Garfinkel and his colleagues examine social welfare spending and
poverty in rich nations. They define social welfare as having five
components: health care spending, education spending, cash retirement
benefits, other government cash transfers such as unemployment insurance
and the earned-income tax credit (EITC), and non-cash aid such as food
stamps and public housing.
The authors find that in the U.S., social welfare spending differs
from that in other affluent countries because it draws heavily on both
public and private resources. By contrast, in Europe, government
controls most of the resources and benefits. For example, in the U.S.,
government health care spending is targeted to elderly and low-income
persons; the American middle and working classes rely primarily on
employer-provided health insurance.
The U.S. government health care
system is, therefore, more redistributive than the systems of most other
developed nations.
Elderly middle-class Americans are also more likely to have private
pensions than are Europeans. Middle-class parents in the U.S. pay for
much of the cost of their children’s post-secondary education; in
Europe, the government pays. Overall, in Europe, the upper middle class
is heavily dependent on government benefits; in the U.S., it relies much
more on its own resources.
But even setting aside the private sector, the U.S. still has a very
large social welfare system. In fact, among affluent nations, the U.S.

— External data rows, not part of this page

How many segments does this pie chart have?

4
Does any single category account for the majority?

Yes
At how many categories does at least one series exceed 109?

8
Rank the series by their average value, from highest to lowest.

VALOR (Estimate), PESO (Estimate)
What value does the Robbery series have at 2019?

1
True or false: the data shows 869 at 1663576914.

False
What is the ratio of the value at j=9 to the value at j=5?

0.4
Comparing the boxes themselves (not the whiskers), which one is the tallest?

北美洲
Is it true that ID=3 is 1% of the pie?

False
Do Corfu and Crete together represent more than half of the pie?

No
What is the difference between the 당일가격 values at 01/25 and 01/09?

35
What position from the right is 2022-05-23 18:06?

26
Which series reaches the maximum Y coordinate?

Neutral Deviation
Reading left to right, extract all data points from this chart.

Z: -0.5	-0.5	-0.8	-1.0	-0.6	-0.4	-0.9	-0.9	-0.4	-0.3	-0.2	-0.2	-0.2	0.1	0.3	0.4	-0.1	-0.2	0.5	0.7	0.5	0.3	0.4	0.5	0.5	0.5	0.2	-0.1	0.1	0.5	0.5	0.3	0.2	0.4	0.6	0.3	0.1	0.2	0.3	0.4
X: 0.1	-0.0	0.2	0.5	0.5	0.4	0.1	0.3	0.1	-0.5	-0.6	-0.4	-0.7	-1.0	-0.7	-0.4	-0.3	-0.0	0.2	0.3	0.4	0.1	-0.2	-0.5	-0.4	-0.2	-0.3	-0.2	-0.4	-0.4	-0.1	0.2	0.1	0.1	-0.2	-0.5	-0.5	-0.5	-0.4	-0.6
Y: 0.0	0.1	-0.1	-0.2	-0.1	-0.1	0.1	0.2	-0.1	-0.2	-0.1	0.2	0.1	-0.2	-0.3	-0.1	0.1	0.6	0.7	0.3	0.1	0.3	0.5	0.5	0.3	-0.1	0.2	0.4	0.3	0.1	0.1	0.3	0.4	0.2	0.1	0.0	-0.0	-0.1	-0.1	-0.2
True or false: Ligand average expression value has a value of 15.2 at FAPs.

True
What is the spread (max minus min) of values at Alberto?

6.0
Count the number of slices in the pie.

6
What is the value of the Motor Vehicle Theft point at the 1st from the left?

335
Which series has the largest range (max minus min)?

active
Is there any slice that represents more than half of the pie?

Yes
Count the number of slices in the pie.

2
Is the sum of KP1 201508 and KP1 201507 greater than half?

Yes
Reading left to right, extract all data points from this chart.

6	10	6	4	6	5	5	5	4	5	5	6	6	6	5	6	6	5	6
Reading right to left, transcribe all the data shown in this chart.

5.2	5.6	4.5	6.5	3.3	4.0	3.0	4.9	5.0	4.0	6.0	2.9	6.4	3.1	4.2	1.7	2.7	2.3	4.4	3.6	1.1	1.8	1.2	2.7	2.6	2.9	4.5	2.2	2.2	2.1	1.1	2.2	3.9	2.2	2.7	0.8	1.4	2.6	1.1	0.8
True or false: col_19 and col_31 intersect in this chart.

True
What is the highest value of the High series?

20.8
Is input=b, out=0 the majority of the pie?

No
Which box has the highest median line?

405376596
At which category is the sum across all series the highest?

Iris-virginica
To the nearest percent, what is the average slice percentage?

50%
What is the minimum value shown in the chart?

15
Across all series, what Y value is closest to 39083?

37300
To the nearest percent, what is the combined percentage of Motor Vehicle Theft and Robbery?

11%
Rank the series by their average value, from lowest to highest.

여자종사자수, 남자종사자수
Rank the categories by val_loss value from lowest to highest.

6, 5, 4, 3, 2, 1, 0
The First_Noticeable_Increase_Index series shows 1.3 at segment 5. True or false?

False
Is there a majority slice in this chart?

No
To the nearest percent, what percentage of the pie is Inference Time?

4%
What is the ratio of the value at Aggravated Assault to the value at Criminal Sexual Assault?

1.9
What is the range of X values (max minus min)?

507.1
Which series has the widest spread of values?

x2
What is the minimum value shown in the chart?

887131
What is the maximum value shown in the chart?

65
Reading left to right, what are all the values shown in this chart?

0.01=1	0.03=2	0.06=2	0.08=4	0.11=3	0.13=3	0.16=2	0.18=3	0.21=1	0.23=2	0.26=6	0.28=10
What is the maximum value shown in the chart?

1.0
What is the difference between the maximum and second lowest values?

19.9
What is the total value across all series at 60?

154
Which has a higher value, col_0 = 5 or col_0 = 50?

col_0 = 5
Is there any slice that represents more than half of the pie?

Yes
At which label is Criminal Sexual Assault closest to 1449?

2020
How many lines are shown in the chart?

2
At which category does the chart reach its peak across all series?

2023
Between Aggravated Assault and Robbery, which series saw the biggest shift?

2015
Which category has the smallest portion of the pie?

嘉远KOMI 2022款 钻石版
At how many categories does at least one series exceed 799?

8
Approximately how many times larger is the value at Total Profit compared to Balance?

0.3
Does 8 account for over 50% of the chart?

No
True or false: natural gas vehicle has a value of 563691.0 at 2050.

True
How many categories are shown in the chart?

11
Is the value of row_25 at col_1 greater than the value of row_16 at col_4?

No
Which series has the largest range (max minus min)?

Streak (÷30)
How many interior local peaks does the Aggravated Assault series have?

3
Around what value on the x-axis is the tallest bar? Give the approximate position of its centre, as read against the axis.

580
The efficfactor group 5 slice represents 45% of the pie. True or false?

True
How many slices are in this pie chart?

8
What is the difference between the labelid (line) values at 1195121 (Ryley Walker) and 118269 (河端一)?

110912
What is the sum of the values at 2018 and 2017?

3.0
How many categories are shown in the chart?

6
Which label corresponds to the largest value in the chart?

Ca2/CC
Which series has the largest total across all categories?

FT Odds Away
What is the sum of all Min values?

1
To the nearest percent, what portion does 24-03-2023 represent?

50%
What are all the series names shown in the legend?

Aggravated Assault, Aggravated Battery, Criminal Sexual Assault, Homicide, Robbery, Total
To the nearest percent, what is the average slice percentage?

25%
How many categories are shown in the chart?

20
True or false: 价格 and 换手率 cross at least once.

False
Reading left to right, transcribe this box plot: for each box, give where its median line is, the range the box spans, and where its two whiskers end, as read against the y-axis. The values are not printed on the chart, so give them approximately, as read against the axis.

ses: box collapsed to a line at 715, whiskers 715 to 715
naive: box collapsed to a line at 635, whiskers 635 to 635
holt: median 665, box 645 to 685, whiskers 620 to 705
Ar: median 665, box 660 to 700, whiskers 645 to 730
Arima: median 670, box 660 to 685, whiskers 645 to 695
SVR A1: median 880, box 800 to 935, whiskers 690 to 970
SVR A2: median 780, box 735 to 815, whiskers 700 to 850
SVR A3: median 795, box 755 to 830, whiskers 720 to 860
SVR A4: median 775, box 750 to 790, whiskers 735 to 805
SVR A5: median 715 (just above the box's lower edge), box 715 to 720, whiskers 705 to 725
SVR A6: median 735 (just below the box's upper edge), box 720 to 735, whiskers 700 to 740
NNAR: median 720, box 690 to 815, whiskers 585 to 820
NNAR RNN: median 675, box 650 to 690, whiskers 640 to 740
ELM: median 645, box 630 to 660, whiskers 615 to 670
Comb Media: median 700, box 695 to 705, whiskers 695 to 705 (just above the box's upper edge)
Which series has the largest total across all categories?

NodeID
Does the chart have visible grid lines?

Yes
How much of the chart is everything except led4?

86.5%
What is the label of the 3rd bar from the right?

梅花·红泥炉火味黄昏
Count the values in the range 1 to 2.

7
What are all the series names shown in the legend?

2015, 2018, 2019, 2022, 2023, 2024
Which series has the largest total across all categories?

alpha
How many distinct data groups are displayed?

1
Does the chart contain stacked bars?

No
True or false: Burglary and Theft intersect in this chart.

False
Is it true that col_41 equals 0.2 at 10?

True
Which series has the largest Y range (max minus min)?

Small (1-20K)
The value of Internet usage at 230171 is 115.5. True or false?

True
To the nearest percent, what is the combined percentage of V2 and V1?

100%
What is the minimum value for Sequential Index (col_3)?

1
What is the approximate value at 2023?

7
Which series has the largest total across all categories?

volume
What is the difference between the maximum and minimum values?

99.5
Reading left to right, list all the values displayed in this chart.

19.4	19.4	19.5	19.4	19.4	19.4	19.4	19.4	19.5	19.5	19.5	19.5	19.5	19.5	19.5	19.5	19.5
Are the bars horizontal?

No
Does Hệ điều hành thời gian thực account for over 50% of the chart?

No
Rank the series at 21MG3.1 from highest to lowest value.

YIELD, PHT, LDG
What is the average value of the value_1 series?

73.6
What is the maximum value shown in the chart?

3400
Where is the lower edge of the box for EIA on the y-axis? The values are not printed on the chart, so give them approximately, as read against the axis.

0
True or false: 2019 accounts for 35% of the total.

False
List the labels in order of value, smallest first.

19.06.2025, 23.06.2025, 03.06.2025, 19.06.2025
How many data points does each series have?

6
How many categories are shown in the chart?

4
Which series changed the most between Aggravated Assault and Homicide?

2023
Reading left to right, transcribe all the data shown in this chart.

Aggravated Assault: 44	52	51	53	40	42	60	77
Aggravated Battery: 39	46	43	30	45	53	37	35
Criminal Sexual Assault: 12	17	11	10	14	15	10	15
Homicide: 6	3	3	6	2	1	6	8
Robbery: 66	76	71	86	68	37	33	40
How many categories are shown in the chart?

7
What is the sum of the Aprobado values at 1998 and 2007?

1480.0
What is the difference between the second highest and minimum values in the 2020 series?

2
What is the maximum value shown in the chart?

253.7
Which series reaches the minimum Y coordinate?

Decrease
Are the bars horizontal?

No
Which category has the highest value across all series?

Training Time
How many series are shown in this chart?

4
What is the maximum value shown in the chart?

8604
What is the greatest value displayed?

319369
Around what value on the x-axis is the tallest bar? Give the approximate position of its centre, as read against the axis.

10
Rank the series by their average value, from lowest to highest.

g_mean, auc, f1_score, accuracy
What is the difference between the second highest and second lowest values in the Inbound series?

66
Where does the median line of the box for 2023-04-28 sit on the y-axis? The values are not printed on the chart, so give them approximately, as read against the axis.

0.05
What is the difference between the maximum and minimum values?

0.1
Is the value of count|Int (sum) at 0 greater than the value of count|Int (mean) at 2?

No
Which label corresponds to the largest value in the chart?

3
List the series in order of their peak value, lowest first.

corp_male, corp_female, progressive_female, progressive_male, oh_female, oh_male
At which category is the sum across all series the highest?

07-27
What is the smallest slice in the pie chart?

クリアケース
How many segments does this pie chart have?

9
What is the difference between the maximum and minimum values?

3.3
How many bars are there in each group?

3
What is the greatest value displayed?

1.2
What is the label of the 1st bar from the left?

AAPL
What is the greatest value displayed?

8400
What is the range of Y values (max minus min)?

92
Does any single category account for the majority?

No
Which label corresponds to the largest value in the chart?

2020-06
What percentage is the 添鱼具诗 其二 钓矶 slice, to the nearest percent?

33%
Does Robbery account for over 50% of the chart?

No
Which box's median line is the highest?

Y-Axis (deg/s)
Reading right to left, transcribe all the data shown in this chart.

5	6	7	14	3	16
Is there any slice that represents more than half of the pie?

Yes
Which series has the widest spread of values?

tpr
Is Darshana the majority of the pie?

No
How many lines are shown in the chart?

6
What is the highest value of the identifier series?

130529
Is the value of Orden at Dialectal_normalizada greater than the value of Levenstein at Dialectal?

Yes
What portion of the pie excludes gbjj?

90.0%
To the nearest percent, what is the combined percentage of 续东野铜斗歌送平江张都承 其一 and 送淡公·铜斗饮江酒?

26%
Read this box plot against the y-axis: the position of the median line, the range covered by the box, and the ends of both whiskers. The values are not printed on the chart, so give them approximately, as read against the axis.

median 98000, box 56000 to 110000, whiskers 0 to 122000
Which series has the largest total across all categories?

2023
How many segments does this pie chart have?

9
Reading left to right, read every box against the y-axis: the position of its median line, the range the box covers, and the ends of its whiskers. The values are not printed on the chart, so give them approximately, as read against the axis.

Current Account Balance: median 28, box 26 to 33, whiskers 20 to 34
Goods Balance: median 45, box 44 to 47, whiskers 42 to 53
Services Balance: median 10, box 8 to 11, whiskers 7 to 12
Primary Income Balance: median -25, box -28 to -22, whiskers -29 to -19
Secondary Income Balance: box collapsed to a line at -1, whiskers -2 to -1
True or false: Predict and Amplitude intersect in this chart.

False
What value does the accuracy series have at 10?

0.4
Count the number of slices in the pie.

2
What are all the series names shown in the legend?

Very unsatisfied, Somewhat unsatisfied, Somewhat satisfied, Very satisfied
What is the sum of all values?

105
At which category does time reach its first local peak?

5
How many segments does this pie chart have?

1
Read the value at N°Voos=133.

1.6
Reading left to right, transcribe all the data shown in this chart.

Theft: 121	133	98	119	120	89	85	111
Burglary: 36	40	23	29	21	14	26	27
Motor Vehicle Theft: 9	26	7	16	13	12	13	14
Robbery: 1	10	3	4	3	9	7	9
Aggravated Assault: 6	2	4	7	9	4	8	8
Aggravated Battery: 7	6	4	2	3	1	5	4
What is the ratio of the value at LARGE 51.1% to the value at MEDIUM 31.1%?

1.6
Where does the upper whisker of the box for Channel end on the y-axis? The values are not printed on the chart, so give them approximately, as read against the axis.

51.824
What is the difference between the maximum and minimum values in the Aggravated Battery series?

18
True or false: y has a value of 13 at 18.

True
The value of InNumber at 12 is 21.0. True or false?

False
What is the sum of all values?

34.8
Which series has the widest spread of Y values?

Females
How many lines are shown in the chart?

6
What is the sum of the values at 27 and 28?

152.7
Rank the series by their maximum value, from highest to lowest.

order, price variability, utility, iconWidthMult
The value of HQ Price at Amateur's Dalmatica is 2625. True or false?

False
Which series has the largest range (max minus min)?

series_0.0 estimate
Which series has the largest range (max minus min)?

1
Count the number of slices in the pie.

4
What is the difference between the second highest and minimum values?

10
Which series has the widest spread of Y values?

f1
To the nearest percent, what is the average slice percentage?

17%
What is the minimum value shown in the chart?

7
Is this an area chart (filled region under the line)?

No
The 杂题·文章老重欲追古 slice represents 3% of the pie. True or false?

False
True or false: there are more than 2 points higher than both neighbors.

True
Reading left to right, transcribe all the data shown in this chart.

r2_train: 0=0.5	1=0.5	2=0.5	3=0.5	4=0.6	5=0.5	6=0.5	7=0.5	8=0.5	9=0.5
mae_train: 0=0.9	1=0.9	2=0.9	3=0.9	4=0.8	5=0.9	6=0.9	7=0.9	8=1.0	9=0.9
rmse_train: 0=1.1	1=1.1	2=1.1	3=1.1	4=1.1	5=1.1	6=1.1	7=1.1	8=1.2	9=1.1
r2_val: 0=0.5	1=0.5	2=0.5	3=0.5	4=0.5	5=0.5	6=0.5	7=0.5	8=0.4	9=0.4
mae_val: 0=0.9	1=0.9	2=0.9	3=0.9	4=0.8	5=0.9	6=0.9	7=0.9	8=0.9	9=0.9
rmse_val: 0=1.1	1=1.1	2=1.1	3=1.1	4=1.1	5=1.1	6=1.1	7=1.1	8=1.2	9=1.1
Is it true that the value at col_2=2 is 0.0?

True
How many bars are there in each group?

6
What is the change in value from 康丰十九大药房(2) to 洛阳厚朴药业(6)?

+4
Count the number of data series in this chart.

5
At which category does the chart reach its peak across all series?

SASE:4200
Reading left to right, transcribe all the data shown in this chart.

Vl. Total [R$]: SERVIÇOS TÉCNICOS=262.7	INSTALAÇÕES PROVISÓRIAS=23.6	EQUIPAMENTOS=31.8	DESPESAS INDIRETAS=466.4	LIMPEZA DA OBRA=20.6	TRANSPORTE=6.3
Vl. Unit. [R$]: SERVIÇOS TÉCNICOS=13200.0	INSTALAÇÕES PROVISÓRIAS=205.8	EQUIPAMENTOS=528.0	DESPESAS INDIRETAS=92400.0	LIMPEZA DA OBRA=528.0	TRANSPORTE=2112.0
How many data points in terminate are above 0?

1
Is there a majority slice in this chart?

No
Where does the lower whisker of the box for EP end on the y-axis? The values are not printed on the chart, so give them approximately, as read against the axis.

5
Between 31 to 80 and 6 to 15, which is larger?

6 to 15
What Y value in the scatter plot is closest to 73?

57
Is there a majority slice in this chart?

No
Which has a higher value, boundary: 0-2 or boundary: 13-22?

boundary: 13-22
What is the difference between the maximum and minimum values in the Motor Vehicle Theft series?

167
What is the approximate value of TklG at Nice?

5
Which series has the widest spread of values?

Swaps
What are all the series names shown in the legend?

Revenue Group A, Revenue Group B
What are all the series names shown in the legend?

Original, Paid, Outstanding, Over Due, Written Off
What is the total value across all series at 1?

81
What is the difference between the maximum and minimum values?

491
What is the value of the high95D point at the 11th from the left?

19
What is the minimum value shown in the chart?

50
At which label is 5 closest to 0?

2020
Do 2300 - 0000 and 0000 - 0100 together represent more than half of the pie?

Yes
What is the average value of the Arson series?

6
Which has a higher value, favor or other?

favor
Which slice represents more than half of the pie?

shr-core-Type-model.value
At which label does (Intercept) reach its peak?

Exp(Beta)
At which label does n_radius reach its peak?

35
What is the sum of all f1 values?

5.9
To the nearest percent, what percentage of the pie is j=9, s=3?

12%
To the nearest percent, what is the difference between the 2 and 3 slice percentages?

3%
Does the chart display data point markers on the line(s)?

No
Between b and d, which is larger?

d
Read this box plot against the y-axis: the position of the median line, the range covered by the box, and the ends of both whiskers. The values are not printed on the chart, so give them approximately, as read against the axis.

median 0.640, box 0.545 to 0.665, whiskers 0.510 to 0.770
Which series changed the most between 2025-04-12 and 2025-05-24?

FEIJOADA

has the third highest level of per capita government social welfare
spending. This is striking, given that government spending in the U.S.
is more tightly targeted to benefit the poor and elderly.
When private-sector contributions to retirement, health care, and
education are added to the count, social welfare spending in the U.S.
dwarfs that of other nations. In fact, social welfare spending per
capita in the U.S. rises to nearly twice the European average. As
Garfinkel, et al. conclude:
For those who believe the absolute size of the US welfare
state is small, the data presented … [in the book] are shocking and
constitute a wake up call. Once health and education benefits are
counted, real per capita social welfare in the United States is larger
than in almost all other countries!
Only one nation (Norway) spends more per person than the U.S. spends.
How much of this spending reaches the poor? The left often claims
that the U.S has a far higher poverty rate than other developed nations
have. These claims are based on a “relative poverty” standard, in which
being “poor” is defined as having an income below 50 percent of the
national median. Since the median income in the United States is
substantially higher than the median income in most European countries,
these comparisons establish a higher hurdle for escaping from “poverty”
in the U.S. than is found elsewhere.